### Assigned task
Continue the sermon blog page below, starting right after its last line.

### Document segment
Tuesday, August 30, 2016

Aug 28, 2016 Sermon: "Table Manners"

Stephen Baldwin
Psalm 121
Luke 14.1, 7-14
Table Manners
What kind of table manners were expected of you as a child?  What table manners have you taught your children or grandchildren? 
Did you know Jesus took time to talk about table manners?  That’s what this passage is about.  Not table manners like which fork to use or outlawing all talk of religion and politics.  The table manners Jesus cares about are different.  He wants people to sit down together and break bread.  Especially if they are different from each other.  That’s a core value for Jesus.  Table manners. 
How many of you had sit-down dinners with your family as a kid or Sunday dinners at grandma’s?  That was a staple of life in the recent past, but how many of you still have nightly family dinners? 
I’ve been reading a lot about parenting--trying to prepare for something you can’t be prepared for--and I came across a great study this week titled, “What is the most important thing you can do with your kids?”  I thought the answer might be read to them, put their needs first, or play outside in God’s green earth like we’re doing today.  But the answer was, “Eat dinner with them.”  Table manners.  Maybe Jesus was onto something.  
            Why is having a family dinner so important?  It teaches children how to talk to people, and they learn more words from those conversations than they do reading.  Ten times more words at the dinner table than from a book.  And the more words they learn, the more quickly their brain develops.  In fact, students who had regular family dinners together score much higher on standardized tests than students who don’t, and family dinners are a better predictor of school success than homework, grades, and participation in sports. 
            Not to mention the nutritional benefits.  Regular family dinners lead to healthier eating habits, healthier people, and healthier families.  So stop by Wendy’s for a 50 cent Frosty on your lunch break--boy, that’s a great deal I can’t pass up--but save dinner time for family.
            Family dinners are also good soul food.  That time together reduces stress, makes kids feel more supported, and even lowers the chances of depression or suicidal thoughts.  Smoking, drinking, and acting out in other ways are also significantly diminished when families eat dinner together.  
            Why do table manners matter so much?  Because that’s the most time we spend together each day, and it gives us the chance to be involved in each other’s lives. 

            This is a good time of year to start new traditions as school begins and cooler weather sets in.  Consider having family dinners more often.  As Jesus said, “You will be blessed.”  Amen.   

Monday, August 22, 2016

Aug 21, 2016 Sermon: "God is _____."

### Entries shown
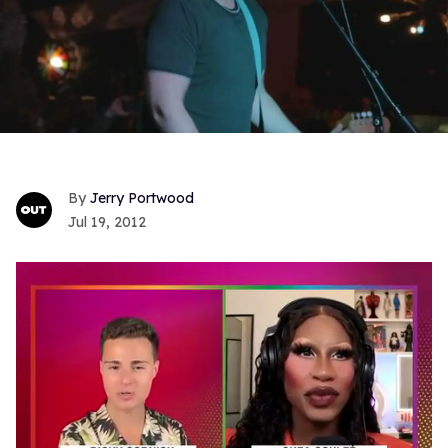
Jerry Portwood
Jul 19, 2012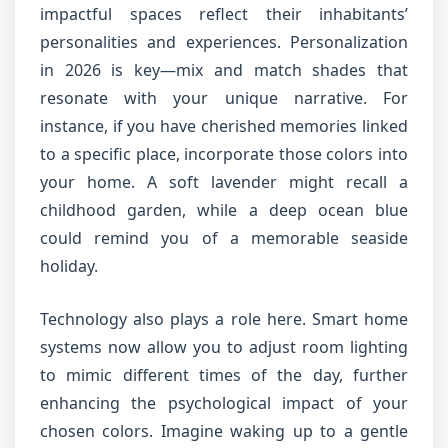
impactful spaces reflect their inhabitants’
personalities and experiences. Personalization
in 2026 is key—mix and match shades that
resonate with your unique narrative. For
instance, if you have cherished memories linked
to a specific place, incorporate those colors into
your home. A soft lavender might recall a
childhood garden, while a deep ocean blue
could remind you of a memorable seaside
holiday.
Technology also plays a role here. Smart home
systems now allow you to adjust room lighting
to mimic different times of the day, further
enhancing the psychological impact of your
chosen colors. Imagine waking up to a gentle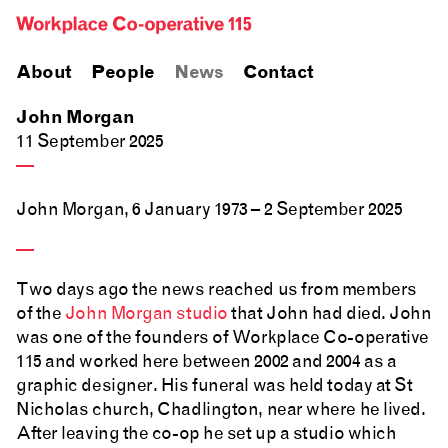
About
People
News
Contact
John Morgan
11 September 2025
—
John Morgan, 6 January 1973 – 2 September 2025
—
Two days ago the news reached us from members
of the
John Morgan studio
that John had died. John
was one of the founders of Workplace Co-operative
115 and worked here between 2002 and 2004 as a
graphic designer. His funeral was held today at St
Nicholas church, Chadlington, near where he lived.
After leaving the co-op he set up a studio which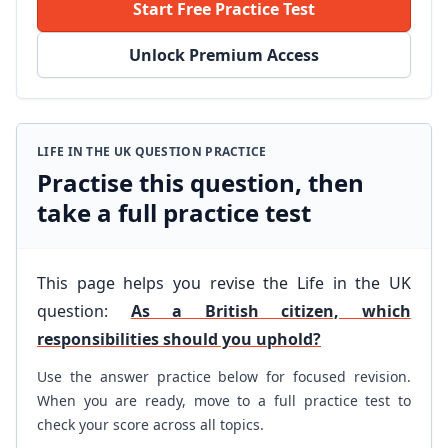
Start Free Practice Test
Unlock Premium Access
LIFE IN THE UK QUESTION PRACTICE
Practise this question, then
take a full practice test
This page helps you revise the Life in the UK
question:
As a British citizen, which
responsibilities should you uphold?
Use the answer practice below for focused revision.
When you are ready, move to a full practice test to
check your score across all topics.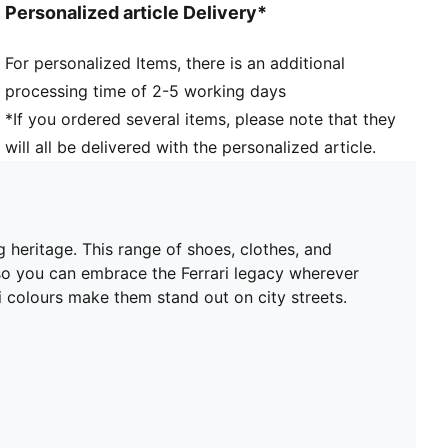
Personalized article Delivery*
For personalized Items, there is an additional
processing time of 2-5 working days
*If you ordered several items, please note that they
will all be delivered with the personalized article.
 heritage. This range of shoes, clothes, and
 so you can embrace the Ferrari legacy wherever
 colours make them stand out on city streets.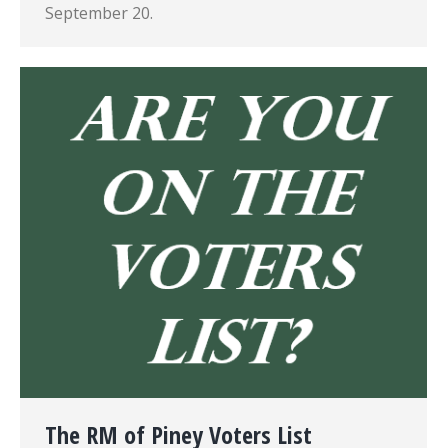
September 20.
The RM of Piney Voters List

### Response area
Stephen Baldwin
OT: Deut. 4.24
NT: John 4.24, 1 John 1 .5, 1 John 4.5
God is _____. 

            Today we’re going to think about God’s character and characteristics. 
If I asked you take out a pew pencil and draw a picture of God on the bulletin, what would you draw?  Would you draw a person?  A spirit?  A nature scene?  The stars? 
            If I asked you to finish the sentence: God is              , what would you say?  God is all powerful, all knowing, all present?  God is large and in charge?  God is gracious and loving and kind? 
            If I asked you what makes God…God…what would you say?  
            Let me tell you a story that speaks to God’s character.  This week I attended the groundbreaking ceremony in Rainelle for the first of 50 new homes being built in the coming months and years.  The main group behind the project is Appalachian Service Project.  They do exactly what our workcamp program does…but on steroids.  They have tens of thousands of volunteers from across the country who will come to help rebuild. 
            The first house will be finished within six weeks.  And the folks who will live there are retired teachers who have been residents of Rainelle more than 30 years.  The husband spoke at the groundbreaking, and I thought he would talk about the flood or the community or the new house…but all he wanted to talk about…was God. 
            He started off by saying that God had been working on him for years.  His wife always wanted to go to church, but he never would.  She would say this or that was a blessing from God, but he didn’t believe in that.  Then came the flood, and their entire first floor was flooded.  People from all over came to help them.  He asked them why, and they said God sent them.  For the first time in his life, he believed it.  For the first time in his life, he said he got to know God, and it changed his life. 
            That got me thinking about God’s character.  What is God like?  What makes God…God?  That’s a tough question.  What makes God…God? 
            My grandpa would say the Bible answers that question.  There are four “God is…” statements in the Bible.  And those “God is” statements tell us what makes God…God.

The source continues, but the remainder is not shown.